X-Ray Exposure Induces Structural Changes in Human Breast Proteins.

During radiotherapy, X-rays can deliver significant doses of ionising radiation to both cancerous and healthy tissue, often leading to undesirable side effects that compromise patient outcomes. While the cellular effects of such therapeutic X-ray exposures are well studied, the impact on extracellular matrix (ECM) proteins remains poorly understood. This study characterises the response of ECM proteins, including the major tissue components collagen I and fibronectin (FN), to X-ray doses similar to those used in clinical practice (50 Gy, as employed in breast radiotherapy, and 100 Gy), using a combination of gel electrophoresis, biochemical assays, and mass spectrometry-based peptide location fingerprinting (PLF) analysis. In purified protein solutions, 50 Gy X-ray exposure led to the fragmentation of constituent collagen I α chains. Irradiation of purified plasma FN (pFN) induced localised changes in peptide yields (detected by liquid chromatography and tandem mass spectrometry (LC-MS/MS) and PLF) and enhanced its binding to collagen I. In complex environments, such as newly synthesised fibroblast-derived ECM and mature ex vivo breast tissue, X-ray exposure induced peptide yield changes in not only collagen I and FN but also key basement membrane proteins, including collagen IV, laminin, and perlecan.
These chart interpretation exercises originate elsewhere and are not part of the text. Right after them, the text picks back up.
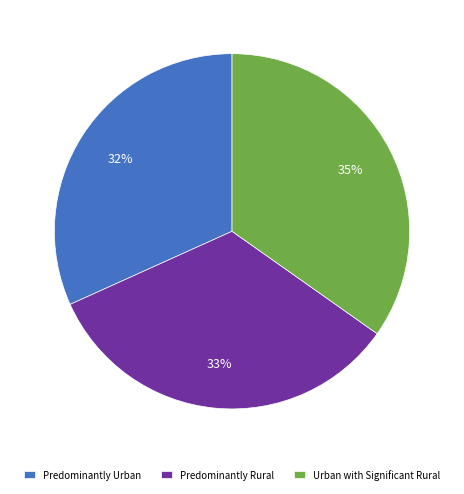

Which category has the smallest portion of the pie?

Predominantly Urban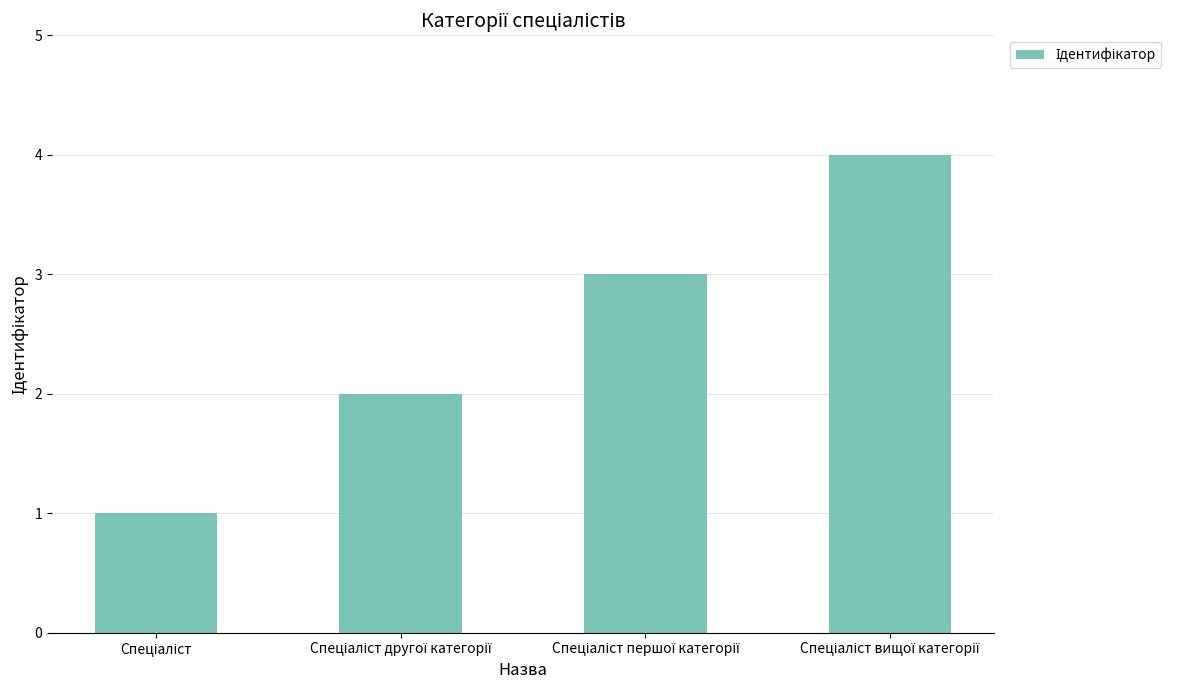

What is the greatest value displayed?

4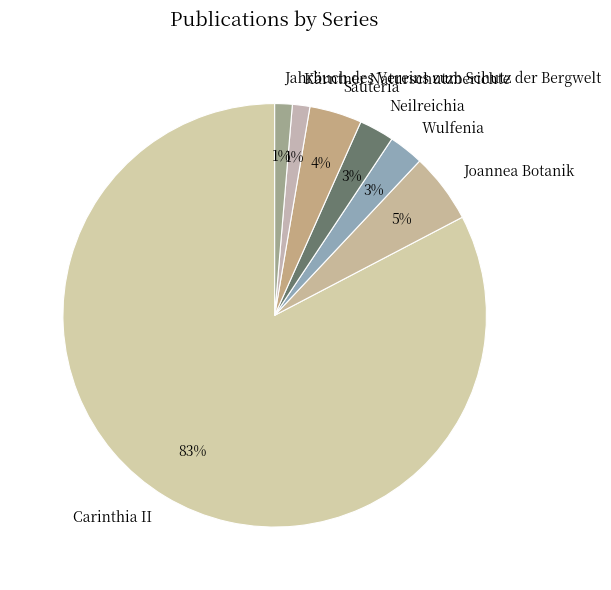

How many segments does this pie chart have?

7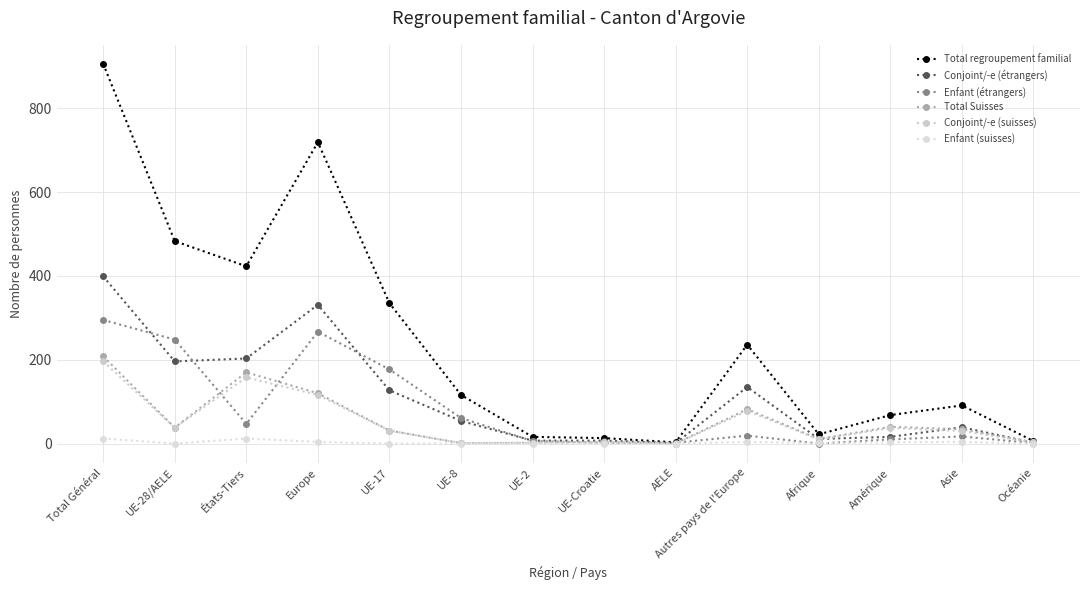

At UE-8, list the series in order from largest to smallest.

Total regroupement familial, Enfant (étrangers), Conjoint/-e (étrangers), Total Suisses, Conjoint/-e (suisses), Enfant (suisses)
Intracellular proteins associated with gene expression (RPS3, MeCP2), the cytoskeleton (moesin, plectin), and the endoplasmic reticulum (calnexin) were also found to be impacted. These X-ray-induced structural changes may impair the ECM integrity and alter cell-ECM interactions, with potential implications for tissue stiffening, fibrosis, and impaired wound healing in irradiated tissues.